The company turned two years old in November, therefore we are looking back with a great sense of pride in the many things we accomplished, such as successfully taking young migrants without a tech background from zero to fullstack, having graduates increase their previous incomes by 13 times, having Holacoders working for international banks, large startups, and building incredible technology with amazing companies. However, we are also looking forward, designing new ways to increase our productivity, reach more potential students, and maximize what we do best. This requires not only listening to our users (students), but to the market and that’s where a lot of the answers are. For our next phase, we are going to be integrating more tightly with the companies who have hired and trained our students in the past, better integrating the student to employee pipeline.
So far, to support our alumni’s success in the job market, we’ve had a curriculum called “Job Readiness” plus an area that we call “Outcomes,” which works with both alumni and companies looking for talent to try and do some matchmaking. This increases our ability to help students incorporate in suitable companies, while helping with retention rates for the companies. To this day, this has been successful; however, as the demand for more experienced developers increases and entry-level positions grow more scarce, we have to rethink how we approach this challenge.

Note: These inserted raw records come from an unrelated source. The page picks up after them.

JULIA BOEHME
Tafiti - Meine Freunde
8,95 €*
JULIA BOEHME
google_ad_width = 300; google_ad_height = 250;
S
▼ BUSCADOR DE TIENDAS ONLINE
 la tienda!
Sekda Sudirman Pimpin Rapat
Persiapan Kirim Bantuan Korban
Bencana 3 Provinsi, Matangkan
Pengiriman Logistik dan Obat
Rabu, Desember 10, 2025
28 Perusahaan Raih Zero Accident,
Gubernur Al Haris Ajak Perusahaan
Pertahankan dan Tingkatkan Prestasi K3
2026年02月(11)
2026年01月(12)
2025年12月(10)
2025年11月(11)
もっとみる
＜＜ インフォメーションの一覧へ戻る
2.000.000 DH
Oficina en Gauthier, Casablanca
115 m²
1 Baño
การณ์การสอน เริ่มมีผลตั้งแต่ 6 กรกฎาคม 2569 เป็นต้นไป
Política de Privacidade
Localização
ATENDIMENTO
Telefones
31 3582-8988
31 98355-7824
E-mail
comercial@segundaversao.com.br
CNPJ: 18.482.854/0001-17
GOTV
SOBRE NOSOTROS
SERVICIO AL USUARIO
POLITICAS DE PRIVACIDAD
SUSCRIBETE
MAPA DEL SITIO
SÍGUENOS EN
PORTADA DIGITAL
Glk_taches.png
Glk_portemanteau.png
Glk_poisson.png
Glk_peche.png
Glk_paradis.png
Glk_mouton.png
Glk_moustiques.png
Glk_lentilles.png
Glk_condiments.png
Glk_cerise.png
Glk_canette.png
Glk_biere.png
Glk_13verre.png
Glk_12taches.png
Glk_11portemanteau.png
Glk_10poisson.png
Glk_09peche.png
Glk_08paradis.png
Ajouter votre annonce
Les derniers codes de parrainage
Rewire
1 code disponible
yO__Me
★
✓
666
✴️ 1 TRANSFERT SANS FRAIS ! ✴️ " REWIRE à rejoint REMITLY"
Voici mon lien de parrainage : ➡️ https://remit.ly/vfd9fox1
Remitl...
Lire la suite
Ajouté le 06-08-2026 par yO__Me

This is why we are currently redesigning the entire Holacode learning experience. From expanding the time spent learning with us, increasing and improving our content, adding real projects and interesting partnerships, including real work experiences, all of this will translate into more experience for our graduates. This will continue to give them competitive advantages. It will give us the chance to keep innovating in our education approach, but most importantly, to keep creating space for new and diverse talent to create the technology that we use today.
"I was never keen on trusting others but I believe I made the right choice. Seizing this opportunity made me realize that I can take my own future and change it with my own hands. It's not just a bootcamp where you just study, is more like new found hope for a better tomorrow" Gerardo “Jesse” Nava, born in Mexico raised in Salt Lake City, Utah, Dreamer.